*Given task:*
Render the text lines of every item as a JSON list of strings, one string per line, with blank lines and the pictures left out.

*Data entries:*
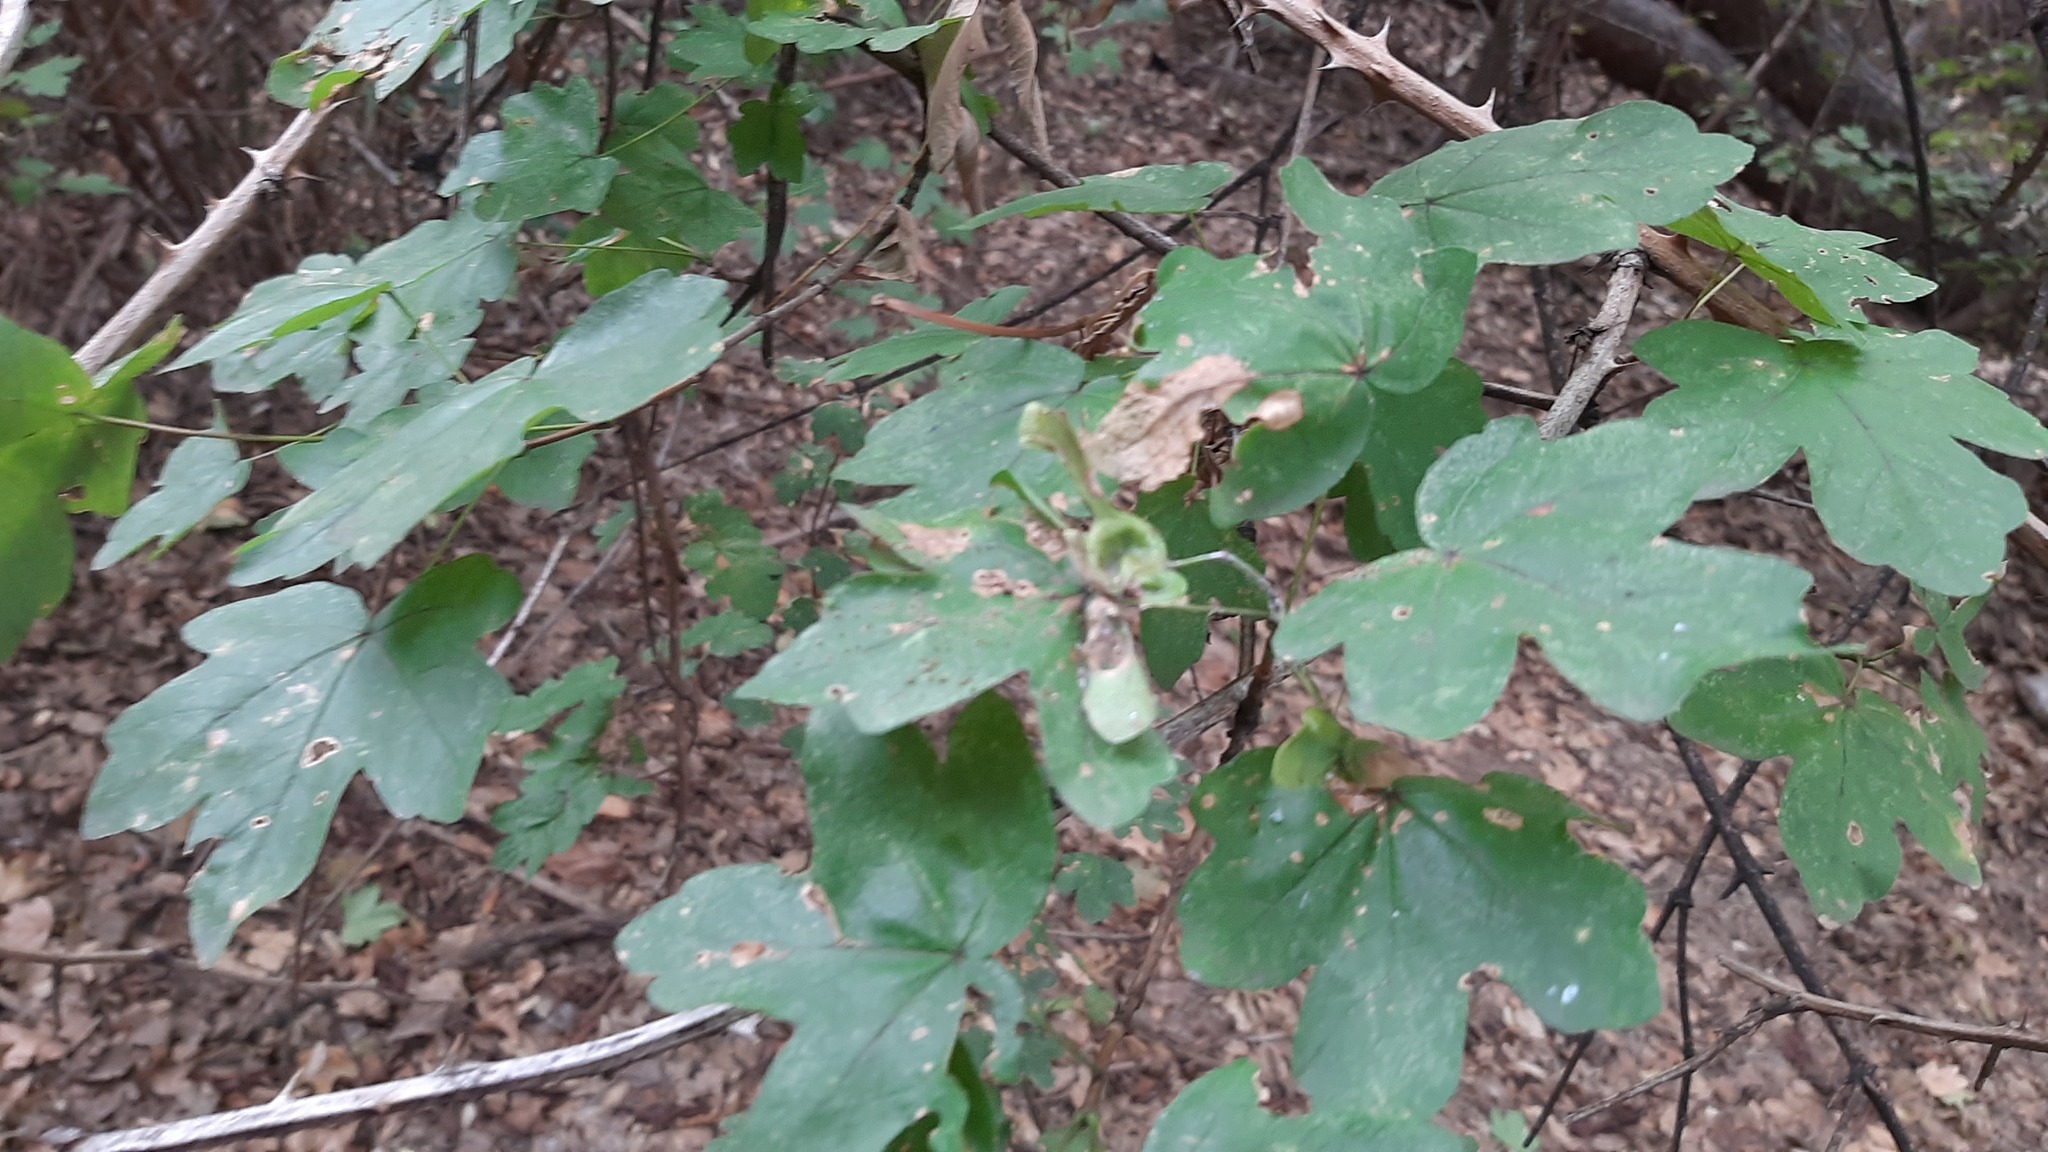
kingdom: Plantae
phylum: Tracheophyta
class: Magnoliopsida
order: Sapindales
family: Sapindaceae
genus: Acer
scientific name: Acer campestre
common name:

*Solution below:*
[
  "kingdom: Plantae",
  "phylum: Tracheophyta",
  "class: Magnoliopsida",
  "order: Sapindales",
  "family: Sapindaceae",
  "genus: Acer",
  "scientific name: Acer campestre",
  "common name:"
]